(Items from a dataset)
++++

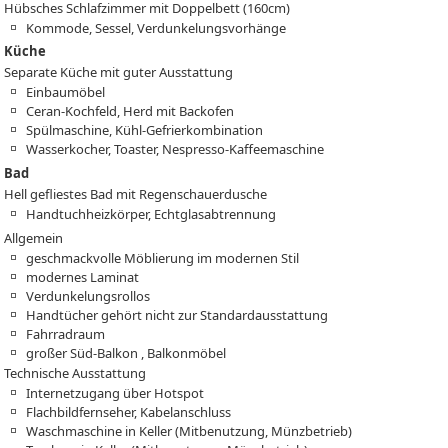
Hübsches Schlafzimmer mit Doppelbett (160cm)
Kommode, Sessel, Verdunkelungsvorhänge
Küche
Separate Küche mit guter Ausstattung
Einbaumöbel
Ceran-Kochfeld, Herd mit Backofen
Spülmaschine, Kühl-Gefrierkombination
Wasserkocher, Toaster, Nespresso-Kaffeemaschine
Bad
Hell gefliestes Bad mit Regenschauerdusche
Handtuchheizkörper, Echtglasabtrennung
Allgemein
geschmackvolle Möblierung im modernen Stil
modernes Laminat
Verdunkelungsrollos
Handtücher gehört nicht zur Standardausstattung
Fahrradraum
großer Süd-Balkon , Balkonmöbel
Technische Ausstattung
Internetzugang über Hotspot
Flachbildfernseher, Kabelanschluss
Waschmaschine in Keller (Mitbenutzung, Münzbetrieb)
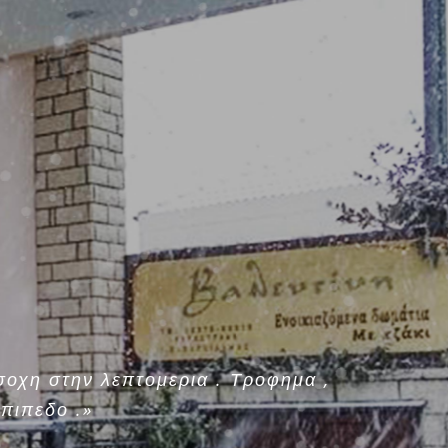
σοχη στην λεπτομερια . Τροφημα ,
πιπεδο .»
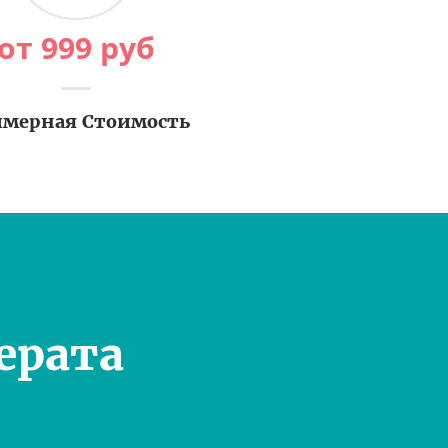
от
999
руб
мерная Стоимость
ерата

++++

# TASK DIRECTIONS
Edit the text of all the rows above so that every "Küche" becomes "Kochnische", keeping everything else the same. Leave the pictures out of your answer.

# RESULT OF THIS EXERCISE
Hübsches Schlafzimmer mit Doppelbett (160cm)
Kommode, Sessel, Verdunkelungsvorhänge
Kochnische
Separate Kochnische mit guter Ausstattung
Einbaumöbel
Ceran-Kochfeld, Herd mit Backofen
Spülmaschine, Kühl-Gefrierkombination
Wasserkocher, Toaster, Nespresso-Kaffeemaschine
Bad
Hell gefliestes Bad mit Regenschauerdusche
Handtuchheizkörper, Echtglasabtrennung
Allgemein
geschmackvolle Möblierung im modernen Stil
modernes Laminat
Verdunkelungsrollos
Handtücher gehört nicht zur Standardausstattung
Fahrradraum
großer Süd-Balkon , Balkonmöbel
Technische Ausstattung
Internetzugang über Hotspot
Flachbildfernseher, Kabelanschluss
Waschmaschine in Keller (Mitbenutzung, Münzbetrieb)
σοχη στην λεπτομερια . Τροφημα ,
πιπεδο .»
от
999
руб
мерная Стоимость
ерата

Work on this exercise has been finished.